As a scientist who works with stem cells, both in culture and in vivo I could have told you this therapy was a bad idea. A year ago Jake explained why this was a bad idea. If you had described this therapy to us, we would have told you exactly what would happen based on scientific knowledge of how these cells act in vivo. The therapies offered to stem cell tourists are frank quackery. They are unproven, untested, unstudied, and unmonitored. And to you anti-FDA libertarians out there, this is what you get when you don’t have regulatory oversight of human therapies. You get stupid quackery. The fact that this kid’s cancer was detected is probably just luck – there are likely many more people who have tried these therapies of desperation who suffered side effects, and possibly even death, but we just haven’t heard about it yet.

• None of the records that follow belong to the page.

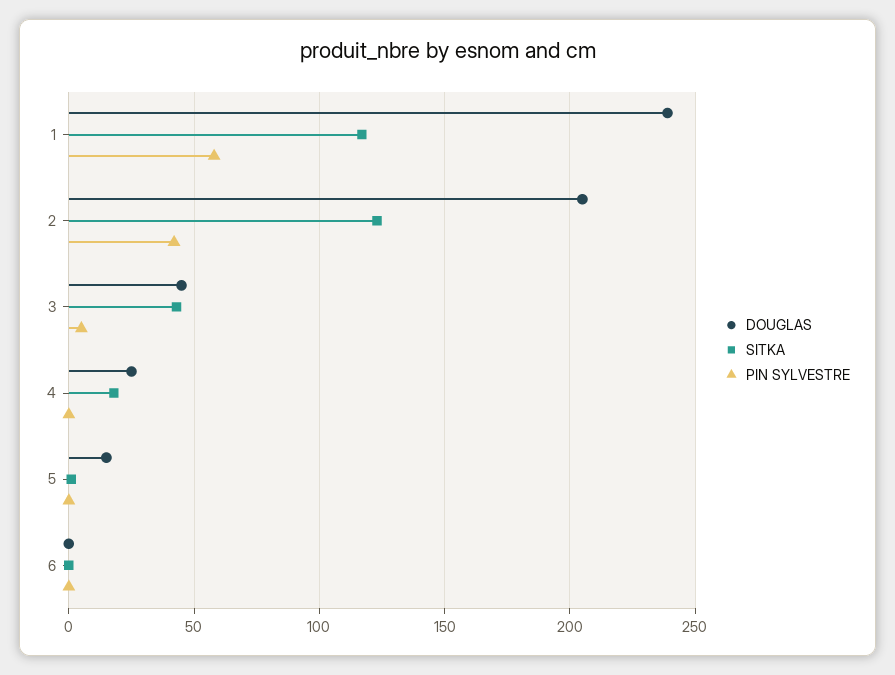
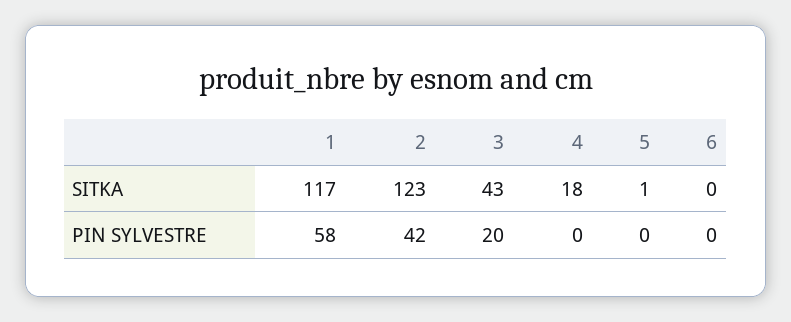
  {
-   "DOUGLAS": {
-     "1": 240,
-     "2": 205,
-     "3": 45,
-     "4": 25,
-     "5": 15,
-     "6": 0
-   },
    "SITKA": {
      "1": 117,
      "2": 123,
      "3": 43,
      "4": 18,
      "5": 1,
      "6": 0
    },
    "PIN SYLVESTRE": {
      "1": 58,
      "2": 42,
-     "3": 5,
+     "3": 20,
      "4": 0,
      "5": 0,
      "6": 0
    }
  }

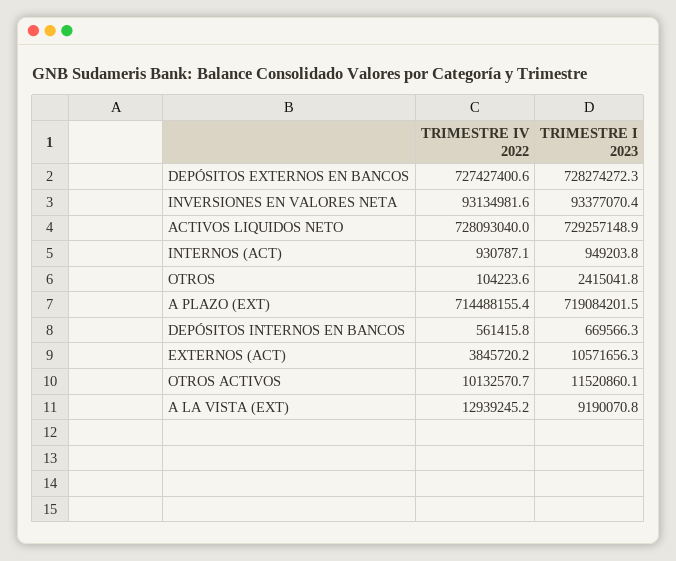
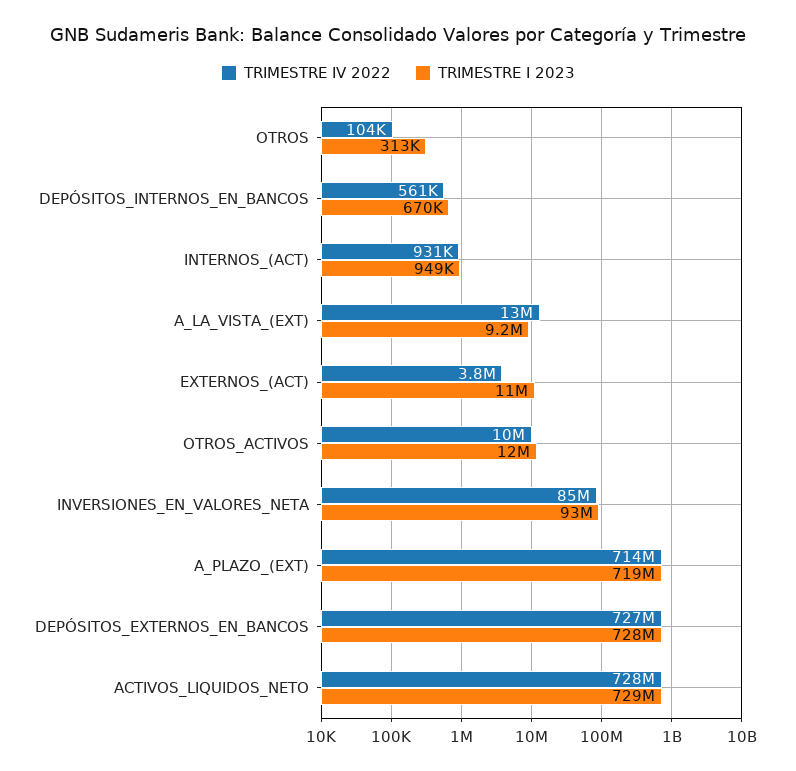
  {
    "TRIMESTRE IV 2022": {
      "DEPÓSITOS EXTERNOS EN BANCOS": 727427400.6,
-     "INVERSIONES EN VALORES NETA": 93134981.6,
+     "INVERSIONES EN VALORES NETA": 85000000,
      "ACTIVOS LIQUIDOS NETO": 728093040,
      "INTERNOS (ACT)": 930787.1,
      "OTROS": 104223.6,
      "A PLAZO (EXT)": 714488155.4,
      "DEPÓSITOS INTERNOS EN BANCOS": 561415.8,
      "EXTERNOS (ACT)": 3845720.2,
      "OTROS ACTIVOS": 10132570.7,
      "A LA VISTA (EXT)": 12939245.2
    },
    "TRIMESTRE I 2023": {
      "DEPÓSITOS EXTERNOS EN BANCOS": 728274272.3,
      "INVERSIONES EN VALORES NETA": 93377070.4,
      "ACTIVOS LIQUIDOS NETO": 729257148.9,
      "INTERNOS (ACT)": 949203.8,
-     "OTROS": 2415041.8,
+     "OTROS": 313000,
      "A PLAZO (EXT)": 719084201.5,
      "DEPÓSITOS INTERNOS EN BANCOS": 669566.3,
      "EXTERNOS (ACT)": 10571656.3,
      "OTROS ACTIVOS": 11520860.1,
      "A LA VISTA (EXT)": 9190070.8
    }
  }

Ethical human trials require many things. At the very least, the therapy should have been tested extensively for safety in animals and ideally for efficacy in animal models of the disease. The patients should be selected carefully, should have a reasonable expectation of therapeutic benefit, and after the treatment follow-up should be extensive. Further, in the case of such a novel therapy, the bar should have been set higher before attempts in humans were made. In this case we have a child with a rare genetic neurodegenerative disorder that was experimented on without proper oversight, or a reasonable expectation that this therapy should do anything. Ataxia Telangiectasia is an autosomal recessive disorder in which every cell in the child’s body lacks the appropriate gene which is involved in cell cycle regulation and DNA repair. By what mechanism did they think neural stem cells would have an effect on such a disorder? Would the cells replace the child’s entire central nervous system? Would they miraculously repair the genetic defect? Or manage to insert themselves in just the right places to fix symptoms caused by a universal defect in the the hosts genome? This is magical thinking, not scientific thinking, and further I believe it is grossly unethical and stupid.

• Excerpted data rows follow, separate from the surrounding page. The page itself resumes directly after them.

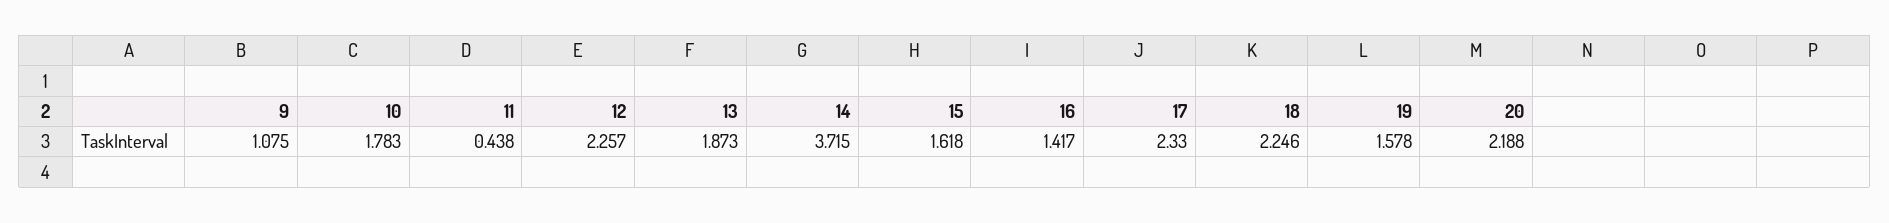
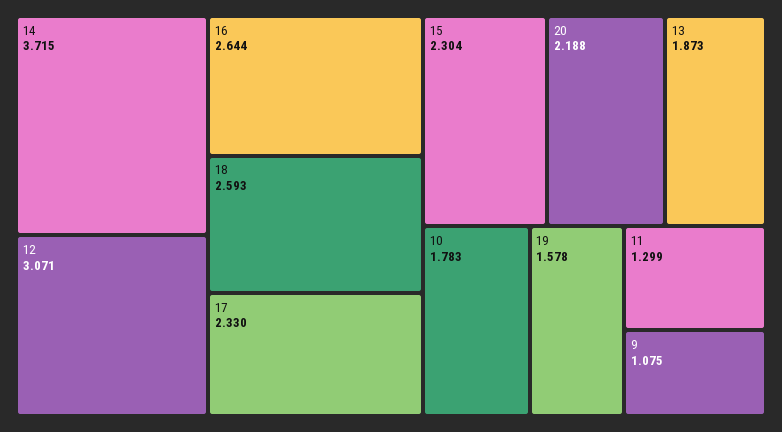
  {
    "9": 1.075,
    "10": 1.783,
-   "11": 0.438,
+   "11": 1.299,
-   "12": 2.257,
+   "12": 3.071,
    "13": 1.873,
    "14": 3.715,
-   "15": 1.618,
+   "15": 2.304,
-   "16": 1.417,
+   "16": 2.644,
    "17": 2.33,
-   "18": 2.246,
+   "18": 2.593,
    "19": 1.578,
    "20": 2.188
  }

It is of no surprise that the careless injection of fetal stem cells into a child would result in tumors. This was a mind-bogglingly stupid act. What’s worse, as we hear more about the damaging quackery being offered in countries without proper regulation and oversight of human therapy we will likely hear more stories like this one.

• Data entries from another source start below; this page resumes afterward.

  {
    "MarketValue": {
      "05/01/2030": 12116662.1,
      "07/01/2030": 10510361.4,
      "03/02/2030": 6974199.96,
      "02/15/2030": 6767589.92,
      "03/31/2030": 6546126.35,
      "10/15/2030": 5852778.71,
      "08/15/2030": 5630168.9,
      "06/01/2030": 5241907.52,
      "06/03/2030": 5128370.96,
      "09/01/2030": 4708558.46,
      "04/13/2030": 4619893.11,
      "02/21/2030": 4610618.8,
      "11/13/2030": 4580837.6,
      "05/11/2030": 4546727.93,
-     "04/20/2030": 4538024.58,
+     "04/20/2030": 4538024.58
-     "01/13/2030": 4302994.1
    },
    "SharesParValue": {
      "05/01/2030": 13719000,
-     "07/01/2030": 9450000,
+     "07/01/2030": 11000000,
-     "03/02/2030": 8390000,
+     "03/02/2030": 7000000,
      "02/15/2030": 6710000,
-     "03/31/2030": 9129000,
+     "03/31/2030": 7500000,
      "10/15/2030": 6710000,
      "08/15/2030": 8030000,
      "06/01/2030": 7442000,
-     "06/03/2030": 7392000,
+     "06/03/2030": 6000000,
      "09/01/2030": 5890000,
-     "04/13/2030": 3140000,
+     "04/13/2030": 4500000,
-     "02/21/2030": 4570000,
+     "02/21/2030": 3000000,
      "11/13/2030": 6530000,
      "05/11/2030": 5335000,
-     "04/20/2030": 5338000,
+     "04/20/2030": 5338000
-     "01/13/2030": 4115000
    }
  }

In the rush to find some dramatic cure for a disease using stem cells it is likely efforts like these will damage the success of legitimate and careful studies in regenerative medicine and stem cell therapies. Injury and deaths from careless stupid quacks using these cells will create and association in people’s minds between stem cell therapies and cancer. We know the obstacles to using these cells in humans. The major one – immune compatibility – may have been solved already. The major remaining obstacles towards implementation of some fairly crude stem cell therapies are going to be (1) differentiating the cells into the appropriate tissues, (2) purifying the cells so that undifferentiated cells aren’t accidentally transplanted into humans, (3) preventing tumorous growth in the transplanted cells (possibly including a lethal gene to reverse the therapy if necessary), and (4) proper anatomic delivery of the cells so they perform a useful function and survive in the host. We know what the problems are. Careful study must include addressing each of these issues and ensuring they are resolved before shoving them into someone’s spinal fluid.

This quackery is not only going to prove harmful to individual human patients, but will likely harm the burgeoning field of regenerative medicine as a whole. For the sake of the patients, and for all future patients that might benefit from well-studied therapies, this quackery must be stopped.